A chaque fois les donneurs de leçons, que nous sommes tous, tentent de renvoyer à la personne une image d’extrémiste et jusqu’au-boutiste, d’un ascète qui ne sait pas profiter des « plaisirs de la vie » . Pourtant la seule chose d’extrême ici est son savoir mais ce uniquement relativement à la vacuité de ceux qui le juge. La frustration et le sentiment d’impuissance, qui jaillit face à ces individus qui prennent leur vie en main, peuvent expliquer la véhémence  observée dans le type de réactions décrites ici.

En réalité cet « ascète » maitrise son existence et s’est construit des bases solides pour s’épanouir et achever des besoins qu’il juge supérieurs.

VIVRE POUR MANGER OU MANGER POUR VIVRE, il est temps de choisir

Et peut-on vraiment parler de sacrifice culinaire quand il s’agit de switcher le kebab pour une darne de saumon marinée à l’aneth et compotée de fenouil ? Raffinement et savoir-faire sont des termes qui semblent mieux convenir…

Enfin, l’aspect « social » revient souvent et les grandes enseignes fast–food jouent énormément là-dessus. Il est bien sur plus convivial de manger un hamburger avec 5 amis que de cuisiner tout seul chez soi.

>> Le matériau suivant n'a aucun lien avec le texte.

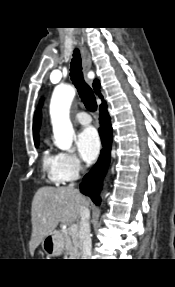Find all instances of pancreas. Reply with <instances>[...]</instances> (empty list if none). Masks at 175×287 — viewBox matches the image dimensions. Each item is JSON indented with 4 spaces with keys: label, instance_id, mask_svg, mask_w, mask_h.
Returning a JSON list of instances; mask_svg holds the SVG:
<instances>
[{
    "label": "pancreas",
    "instance_id": "1",
    "mask_svg": "<svg viewBox=\"0 0 175 287\" xmlns=\"http://www.w3.org/2000/svg\"><path fill=\"white\" fill-rule=\"evenodd\" d=\"M62 235L65 240V251L70 255L71 258H76L80 256L81 243L79 240L78 232H71L68 229L62 230Z\"/></svg>",
    "mask_w": 175,
    "mask_h": 287
}]
</instances>
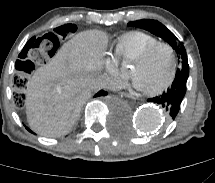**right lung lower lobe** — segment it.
Wrapping results in <instances>:
<instances>
[{"mask_svg":"<svg viewBox=\"0 0 215 183\" xmlns=\"http://www.w3.org/2000/svg\"><path fill=\"white\" fill-rule=\"evenodd\" d=\"M102 95H107V92L101 90V91H99V92L95 95V97H96V96H102ZM27 129H28V128H27Z\"/></svg>","mask_w":215,"mask_h":183,"instance_id":"obj_1","label":"right lung lower lobe"}]
</instances>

Qui peut le nier ? Mais de même, il est plus convivial de faire la cuisine pour 5 amis chez soi que de manger un hamburger tout seul. N’attendez pas que la société change pour changer. Initiez le mouvement.



Chacun,  en son for intérieur, sait qu’une vie réussie n’est pas une somme de plaisir.

Définir le bonheur est très compliqué mais il dérive plus d’activités constructrices, créatives que purement consuméristes.

Croyez-moi, bientôt vous prendrez plus de plaisir à savourer une pomme après une séance de natation que des pop corns au cinéma.